§ **ACTIVITY**
Can you recast the lines from the start of the rows up to and including the line containing "crea este archivo." as a Markdown table with the columns No. and Text, numbering each line and leaving out blank lines?

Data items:
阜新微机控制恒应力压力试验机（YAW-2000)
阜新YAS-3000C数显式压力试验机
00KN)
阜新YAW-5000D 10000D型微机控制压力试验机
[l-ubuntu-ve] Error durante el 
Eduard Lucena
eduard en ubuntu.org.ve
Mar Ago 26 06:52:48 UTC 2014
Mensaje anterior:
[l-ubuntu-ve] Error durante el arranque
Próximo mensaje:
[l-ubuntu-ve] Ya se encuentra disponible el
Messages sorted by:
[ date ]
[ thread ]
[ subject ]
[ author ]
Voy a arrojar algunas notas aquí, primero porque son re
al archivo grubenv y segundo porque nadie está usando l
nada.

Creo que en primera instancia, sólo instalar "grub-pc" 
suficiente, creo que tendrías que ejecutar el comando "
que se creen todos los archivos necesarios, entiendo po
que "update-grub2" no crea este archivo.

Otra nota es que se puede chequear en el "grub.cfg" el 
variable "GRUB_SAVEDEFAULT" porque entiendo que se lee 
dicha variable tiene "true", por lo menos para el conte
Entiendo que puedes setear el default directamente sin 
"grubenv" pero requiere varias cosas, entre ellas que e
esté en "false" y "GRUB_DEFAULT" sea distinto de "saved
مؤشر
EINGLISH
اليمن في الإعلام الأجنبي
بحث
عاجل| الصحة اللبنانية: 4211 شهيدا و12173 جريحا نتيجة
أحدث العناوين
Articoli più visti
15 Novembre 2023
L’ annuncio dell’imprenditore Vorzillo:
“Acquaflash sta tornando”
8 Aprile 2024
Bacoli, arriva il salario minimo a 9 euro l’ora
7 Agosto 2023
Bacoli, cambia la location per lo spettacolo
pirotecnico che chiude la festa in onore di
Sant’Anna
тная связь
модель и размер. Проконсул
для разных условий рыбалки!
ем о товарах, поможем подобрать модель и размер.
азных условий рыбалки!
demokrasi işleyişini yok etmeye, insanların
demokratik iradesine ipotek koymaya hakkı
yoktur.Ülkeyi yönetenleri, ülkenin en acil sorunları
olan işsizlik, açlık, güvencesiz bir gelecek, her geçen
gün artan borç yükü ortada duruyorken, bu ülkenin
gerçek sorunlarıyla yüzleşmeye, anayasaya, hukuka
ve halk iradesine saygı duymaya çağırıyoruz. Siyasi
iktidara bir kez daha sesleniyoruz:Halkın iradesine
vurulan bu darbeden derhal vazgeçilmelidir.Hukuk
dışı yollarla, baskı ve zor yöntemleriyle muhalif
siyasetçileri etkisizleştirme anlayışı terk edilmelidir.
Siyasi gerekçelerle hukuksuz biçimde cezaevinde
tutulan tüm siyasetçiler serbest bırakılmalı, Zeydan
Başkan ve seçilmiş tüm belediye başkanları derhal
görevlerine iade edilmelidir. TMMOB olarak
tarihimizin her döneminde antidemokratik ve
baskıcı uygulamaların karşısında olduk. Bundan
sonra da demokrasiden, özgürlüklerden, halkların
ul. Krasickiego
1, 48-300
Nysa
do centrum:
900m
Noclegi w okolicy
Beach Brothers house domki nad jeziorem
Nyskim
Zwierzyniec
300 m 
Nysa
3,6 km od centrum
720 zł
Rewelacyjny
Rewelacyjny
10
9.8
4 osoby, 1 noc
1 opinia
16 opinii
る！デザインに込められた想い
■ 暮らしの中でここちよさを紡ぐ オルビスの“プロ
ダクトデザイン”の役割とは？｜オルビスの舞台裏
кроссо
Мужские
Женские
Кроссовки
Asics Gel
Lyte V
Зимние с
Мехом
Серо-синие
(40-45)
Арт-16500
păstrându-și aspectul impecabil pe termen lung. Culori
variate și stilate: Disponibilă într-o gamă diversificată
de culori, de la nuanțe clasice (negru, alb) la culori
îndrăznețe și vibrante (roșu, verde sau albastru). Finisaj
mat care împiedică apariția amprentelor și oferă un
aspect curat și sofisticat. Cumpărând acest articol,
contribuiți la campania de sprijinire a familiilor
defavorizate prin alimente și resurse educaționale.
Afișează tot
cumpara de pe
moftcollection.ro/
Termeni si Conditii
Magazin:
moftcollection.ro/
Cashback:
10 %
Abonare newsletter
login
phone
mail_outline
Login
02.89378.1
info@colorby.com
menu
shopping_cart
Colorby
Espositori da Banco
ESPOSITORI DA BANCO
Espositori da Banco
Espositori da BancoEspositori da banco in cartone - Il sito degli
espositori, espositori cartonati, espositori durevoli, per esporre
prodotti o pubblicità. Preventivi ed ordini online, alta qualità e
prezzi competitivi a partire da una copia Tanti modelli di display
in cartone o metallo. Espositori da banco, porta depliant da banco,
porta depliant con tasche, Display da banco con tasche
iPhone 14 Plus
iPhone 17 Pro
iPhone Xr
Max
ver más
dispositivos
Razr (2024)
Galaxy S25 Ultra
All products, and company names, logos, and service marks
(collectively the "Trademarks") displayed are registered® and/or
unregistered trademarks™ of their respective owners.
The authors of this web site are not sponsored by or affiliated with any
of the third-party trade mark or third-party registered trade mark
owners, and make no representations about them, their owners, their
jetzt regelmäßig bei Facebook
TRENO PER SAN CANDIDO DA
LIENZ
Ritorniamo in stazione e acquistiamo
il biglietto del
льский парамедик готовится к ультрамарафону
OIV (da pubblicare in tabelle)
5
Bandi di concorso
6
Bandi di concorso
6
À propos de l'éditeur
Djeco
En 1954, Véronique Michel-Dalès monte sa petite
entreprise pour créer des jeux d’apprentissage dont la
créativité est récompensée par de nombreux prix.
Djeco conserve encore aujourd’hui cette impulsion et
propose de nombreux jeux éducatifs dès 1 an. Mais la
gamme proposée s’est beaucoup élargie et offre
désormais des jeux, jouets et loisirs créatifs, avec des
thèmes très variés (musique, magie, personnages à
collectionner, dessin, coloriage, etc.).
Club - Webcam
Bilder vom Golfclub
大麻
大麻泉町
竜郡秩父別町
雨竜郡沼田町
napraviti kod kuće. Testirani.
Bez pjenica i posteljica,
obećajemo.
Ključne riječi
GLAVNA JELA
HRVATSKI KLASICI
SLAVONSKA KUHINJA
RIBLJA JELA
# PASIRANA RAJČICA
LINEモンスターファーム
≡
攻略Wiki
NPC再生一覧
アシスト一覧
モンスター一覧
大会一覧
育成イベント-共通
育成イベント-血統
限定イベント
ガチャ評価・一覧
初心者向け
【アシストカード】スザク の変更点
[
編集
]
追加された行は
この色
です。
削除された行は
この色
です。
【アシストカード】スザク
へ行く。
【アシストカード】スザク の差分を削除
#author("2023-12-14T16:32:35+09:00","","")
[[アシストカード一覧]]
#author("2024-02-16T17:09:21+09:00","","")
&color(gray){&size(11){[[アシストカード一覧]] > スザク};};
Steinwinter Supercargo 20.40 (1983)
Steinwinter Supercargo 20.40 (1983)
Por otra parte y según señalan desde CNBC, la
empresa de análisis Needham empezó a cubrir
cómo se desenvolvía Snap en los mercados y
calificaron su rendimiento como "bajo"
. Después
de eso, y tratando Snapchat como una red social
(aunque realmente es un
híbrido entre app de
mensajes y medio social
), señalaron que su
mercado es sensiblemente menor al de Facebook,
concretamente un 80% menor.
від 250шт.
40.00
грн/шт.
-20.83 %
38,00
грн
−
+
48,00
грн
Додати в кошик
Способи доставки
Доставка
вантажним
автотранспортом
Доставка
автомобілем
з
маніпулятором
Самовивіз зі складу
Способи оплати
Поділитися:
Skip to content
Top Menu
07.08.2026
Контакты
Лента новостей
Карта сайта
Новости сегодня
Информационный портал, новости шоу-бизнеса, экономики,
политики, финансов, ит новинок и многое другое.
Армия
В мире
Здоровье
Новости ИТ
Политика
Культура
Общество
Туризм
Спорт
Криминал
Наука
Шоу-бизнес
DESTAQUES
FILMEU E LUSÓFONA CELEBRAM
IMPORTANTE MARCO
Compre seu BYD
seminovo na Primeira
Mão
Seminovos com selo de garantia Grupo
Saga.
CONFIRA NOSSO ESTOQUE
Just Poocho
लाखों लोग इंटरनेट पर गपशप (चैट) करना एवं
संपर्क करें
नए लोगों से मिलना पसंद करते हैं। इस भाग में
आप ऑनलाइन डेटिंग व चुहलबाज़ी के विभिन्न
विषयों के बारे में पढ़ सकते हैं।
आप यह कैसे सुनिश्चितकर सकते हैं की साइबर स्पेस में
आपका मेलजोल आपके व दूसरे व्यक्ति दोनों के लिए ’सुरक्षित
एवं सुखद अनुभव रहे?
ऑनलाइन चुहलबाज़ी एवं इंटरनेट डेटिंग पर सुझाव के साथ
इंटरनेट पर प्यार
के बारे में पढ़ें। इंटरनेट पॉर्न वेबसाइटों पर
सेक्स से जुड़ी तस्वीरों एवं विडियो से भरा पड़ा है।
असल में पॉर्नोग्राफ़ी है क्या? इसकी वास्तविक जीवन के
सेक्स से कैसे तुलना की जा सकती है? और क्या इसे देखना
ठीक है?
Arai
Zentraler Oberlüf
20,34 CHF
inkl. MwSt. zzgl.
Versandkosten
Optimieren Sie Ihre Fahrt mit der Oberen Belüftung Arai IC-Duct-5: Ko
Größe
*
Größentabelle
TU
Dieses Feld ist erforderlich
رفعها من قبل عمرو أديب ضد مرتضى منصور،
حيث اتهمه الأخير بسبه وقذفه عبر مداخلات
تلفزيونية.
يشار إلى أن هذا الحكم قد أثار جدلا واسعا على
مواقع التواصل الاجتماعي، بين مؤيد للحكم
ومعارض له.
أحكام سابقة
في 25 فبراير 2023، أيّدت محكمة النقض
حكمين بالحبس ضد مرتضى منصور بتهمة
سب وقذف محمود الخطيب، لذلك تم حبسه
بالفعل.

§ **RESPONSE FOR THIS EXERCISE**
| No. | Text |
|---|---|
| 1 | 阜新微机控制恒应力压力试验机（YAW-2000) |
| 2 | 阜新YAS-3000C数显式压力试验机 |
| 3 | 00KN) |
| 4 | 阜新YAW-5000D 10000D型微机控制压力试验机 |
| 5 | [l-ubuntu-ve] Error durante el  |
| 6 | Eduard Lucena |
| 7 | eduard en ubuntu.org.ve |
| 8 | Mar Ago 26 06:52:48 UTC 2014 |
| 9 | Mensaje anterior: |
| 10 | [l-ubuntu-ve] Error durante el arranque |
| 11 | Próximo mensaje: |
| 12 | [l-ubuntu-ve] Ya se encuentra disponible el |
| 13 | Messages sorted by: |
| 14 | [ date ] |
| 15 | [ thread ] |
| 16 | [ subject ] |
| 17 | [ author ] |
| 18 | Voy a arrojar algunas notas aquí, primero porque son re |
| 19 | al archivo grubenv y segundo porque nadie está usando l |
| 20 | nada. |
| 21 | Creo que en primera instancia, sólo instalar "grub-pc"  |
| 22 | suficiente, creo que tendrías que ejecutar el comando " |
| 23 | que se creen todos los archivos necesarios, entiendo po |
| 24 | que "update-grub2" no crea este archivo. |